The cruise ship left Florida on January 18, 2018, and was to return four-days later.

On the first day, the two had been drinking at different places aboard the ship, then Tucker returned to the cabin, and Newman soon followed.

The two argued, he strangled her, and "in the process of strangling Tucker, the defendant pushed her over the balcony railing, and she fell three deck levels to her death, Kenney said.

When Newman pleaded guilty, he admitted he "acted with callous and wanton disregard for human life by pushing Tucker off the balcony railing, causing her to fall to her death," Kenney wrote. She died on her birthday, the prosecutor wrote.

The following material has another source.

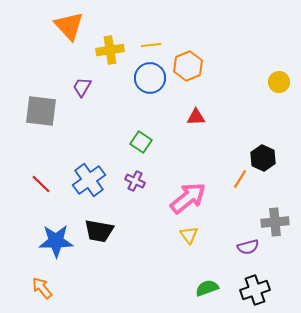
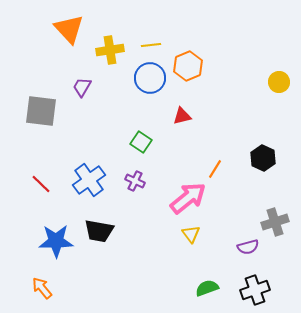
orange triangle: moved 3 px down
red triangle: moved 14 px left, 1 px up; rotated 12 degrees counterclockwise
orange line: moved 25 px left, 10 px up
gray cross: rotated 12 degrees counterclockwise
yellow triangle: moved 2 px right, 1 px up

Kenney said Newman had four prior misdemeanor convictions in Kansas tied to domestic violence, including a former wife and an ex-fiance, both of whom were mothers of the victim's children.

The battery convictions involve allegations of strangulation, Kenney wrote.

Assistant Federal Public Defender Thomas Bartee wrote that the court should accept a plea agreement in which Newman would be sentenced to 12 years in federal prison.

A 12-year prison term is lengthy for anyone, the defense said, noting that Newman is 55 years old and is a hardworking parent who has never been imprisoned before. Newman was a heavy equipment operator for 16 years, attended some college at Washburn University and the University of Kansas, has been employed all his adult life and has four children.

If the prosecution not agreed to the 12-year prison term, the case would have had significant litigation risks and costs for the prosecution, the defense said, noting there were witnesses from the Bahamas and perhaps other witnesses from other countries.

Also, the defense would have a strong argument supporting conviction of a lesser count of voluntary manslaughter, the defense said.

"This case involves what in all likelihood (was) an unintentional killing, committed after a violent argument while Mr.. Newman was heavily intoxicated," the defense wrote. In a five-and-a-half hour period, the couple consumed 22 drinks, bar receipts show.

The victim had a .22 percent alcohol level, the defense wrote. Newman wasn't tested, but he remained intoxicated after the incident, the defense wrote.

"Further evidence the killing was unintentional comes from the testimony of the first passengers to reach Ms. Tucker, who found Mr. Newman holding her head up and sobbing," the defense wrote.

Newman would be about 72 years when he finishes a 12-year prison term, Kenney wrote.